■ **Ejercicio A**: Del fragmento sobre los estereotipos de belleza, reescribe la parte que abre con las palabras que contienen "Parece que las" y cierra con "hablar y amar.", cambiando "dietas draconianas" por "dietas estrictas".
■ **Ejercicio B**: Según el fragmento sobre los estereotipos de belleza, ¿qué porcentaje de la gente común tiene otro tipo de cuerpo?
■ **Ejercicio C**: Prosigue el fragmento sobre los estereotipos de belleza a partir de su última oración.

■ **Fragmento seleccionado**:

▬▬▬

Parece que las redes sociales han venido a acentuar todavía más la repulsiva idea de que solo las personas que cumplen con un determinado estereotipo físico pueden ir tranquilamente a la playa y ponerse un bikini. Seamos realistas: si las modelos de metro ochenta y 90-60-90 cobran lo que cobran es porque son excepcionales. Ejemplares raros de la raza humana que otros, el resto, tratan de emular a base de cirugías, tratamientos de belleza, maratones gimnásticos y dietas draconianas. Lo que significa que el común de los mortales, digamos un 90 por ciento, tienen, tenemos, otro tipo de cuerpos. Igualmente perfectos, pues nos permiten respirar, soñar, movernos, hablar y amar.
Pero alguien quiso en algún momento –mucho antes de las redes sociales– imponer un único estándar de belleza que nos ha machacado desde entonces. Los ingresos hospitalarios por trastornos de la alimentación no dejan de crecer, el negocio de la estética tampoco. Y quienes van a la playa en bikini –lo normal– y muestran retazos de piel con arrugas, grasa acumulada, estrías, celulitis, verrugas o lo que sea –lo normal–, son vapuleados en las dichosas redes.

▬▬▬

(Entradas de datos guardados)
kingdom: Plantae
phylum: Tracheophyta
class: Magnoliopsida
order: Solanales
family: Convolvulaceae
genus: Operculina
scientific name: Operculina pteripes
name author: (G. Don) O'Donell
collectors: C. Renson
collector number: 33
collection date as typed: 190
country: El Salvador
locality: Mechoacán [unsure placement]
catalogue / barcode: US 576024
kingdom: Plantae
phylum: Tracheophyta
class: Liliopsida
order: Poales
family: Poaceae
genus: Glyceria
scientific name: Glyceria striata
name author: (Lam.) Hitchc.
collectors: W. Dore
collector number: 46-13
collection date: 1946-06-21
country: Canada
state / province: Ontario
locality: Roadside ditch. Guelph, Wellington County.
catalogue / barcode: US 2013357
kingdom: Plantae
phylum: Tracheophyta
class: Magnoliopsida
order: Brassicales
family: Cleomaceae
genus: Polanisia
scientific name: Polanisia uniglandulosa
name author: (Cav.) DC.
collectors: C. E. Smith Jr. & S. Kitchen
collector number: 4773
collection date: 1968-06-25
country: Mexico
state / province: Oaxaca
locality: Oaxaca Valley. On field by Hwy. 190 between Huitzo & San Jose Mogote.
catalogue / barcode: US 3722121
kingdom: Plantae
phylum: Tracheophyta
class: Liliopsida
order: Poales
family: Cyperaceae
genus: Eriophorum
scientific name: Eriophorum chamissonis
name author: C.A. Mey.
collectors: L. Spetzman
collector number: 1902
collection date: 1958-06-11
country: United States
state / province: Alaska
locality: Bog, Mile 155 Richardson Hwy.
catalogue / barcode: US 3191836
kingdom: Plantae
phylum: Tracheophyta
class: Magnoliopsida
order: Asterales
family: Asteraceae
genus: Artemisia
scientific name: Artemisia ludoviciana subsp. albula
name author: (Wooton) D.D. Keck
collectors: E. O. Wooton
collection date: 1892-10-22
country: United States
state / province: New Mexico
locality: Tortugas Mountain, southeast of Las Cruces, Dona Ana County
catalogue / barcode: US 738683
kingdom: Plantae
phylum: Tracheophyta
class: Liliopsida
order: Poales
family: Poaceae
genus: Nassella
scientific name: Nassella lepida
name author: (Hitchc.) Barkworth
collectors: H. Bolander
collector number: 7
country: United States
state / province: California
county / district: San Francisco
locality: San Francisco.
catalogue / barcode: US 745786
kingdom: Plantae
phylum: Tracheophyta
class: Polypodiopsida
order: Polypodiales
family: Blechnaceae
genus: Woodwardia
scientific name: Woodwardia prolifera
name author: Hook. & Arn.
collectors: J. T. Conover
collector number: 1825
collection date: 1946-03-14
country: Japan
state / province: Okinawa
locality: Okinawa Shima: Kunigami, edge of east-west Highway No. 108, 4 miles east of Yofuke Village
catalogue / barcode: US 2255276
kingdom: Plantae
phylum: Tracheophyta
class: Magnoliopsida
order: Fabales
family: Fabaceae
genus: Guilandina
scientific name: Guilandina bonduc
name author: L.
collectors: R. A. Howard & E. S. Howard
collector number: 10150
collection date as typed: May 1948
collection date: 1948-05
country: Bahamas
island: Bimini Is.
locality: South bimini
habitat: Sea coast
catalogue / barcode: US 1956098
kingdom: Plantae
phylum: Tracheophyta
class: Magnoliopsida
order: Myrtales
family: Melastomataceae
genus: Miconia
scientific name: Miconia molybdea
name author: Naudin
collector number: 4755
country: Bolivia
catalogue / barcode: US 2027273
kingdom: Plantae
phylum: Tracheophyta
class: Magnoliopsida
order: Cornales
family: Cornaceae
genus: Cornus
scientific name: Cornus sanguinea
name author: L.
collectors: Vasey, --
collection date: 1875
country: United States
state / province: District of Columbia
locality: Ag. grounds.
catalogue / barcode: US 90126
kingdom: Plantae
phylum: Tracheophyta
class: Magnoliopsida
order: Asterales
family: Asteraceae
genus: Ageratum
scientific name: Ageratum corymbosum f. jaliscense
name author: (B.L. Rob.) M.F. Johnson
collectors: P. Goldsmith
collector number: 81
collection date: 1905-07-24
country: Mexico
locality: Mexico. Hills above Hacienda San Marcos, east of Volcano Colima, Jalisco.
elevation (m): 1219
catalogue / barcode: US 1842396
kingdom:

▬▬▬

■ **Respuesta A**:
Parece que las redes sociales han venido a acentuar todavía más la repulsiva idea de que solo las personas que cumplen con un determinado estereotipo físico pueden ir tranquilamente a la playa y ponerse un bikini. Seamos realistas: si las modelos de metro ochenta y 90-60-90 cobran lo que cobran es porque son excepcionales. Ejemplares raros de la raza humana que otros, el resto, tratan de emular a base de cirugías, tratamientos de belleza, maratones gimnásticos y dietas estrictas. Lo que significa que el común de los mortales, digamos un 90 por ciento, tienen, tenemos, otro tipo de cuerpos. Igualmente perfectos, pues nos permiten respirar, soñar, movernos, hablar y amar.

■ **Respuesta B**: Un 90 por ciento.

■ **Respuesta C**:
O bien, al contrario, se les tilda de «valientes que dan lecciones de amor propio». ¿Perdón? ¿O acaso la playa –que está ahí por naturaleza y no es un recinto privado con derecho de admisión– es exclusiva para modelos? Que yo sepa, es un lugar de uso público y de disfrute del sol y del mar, seas quien seas y como seas: abuelos, niños, jóvenes y adultos. ¿Desde cuándo es valiente ser como eres? ¿Desde cuándo necesitas la aprobación ajena para ser como eres?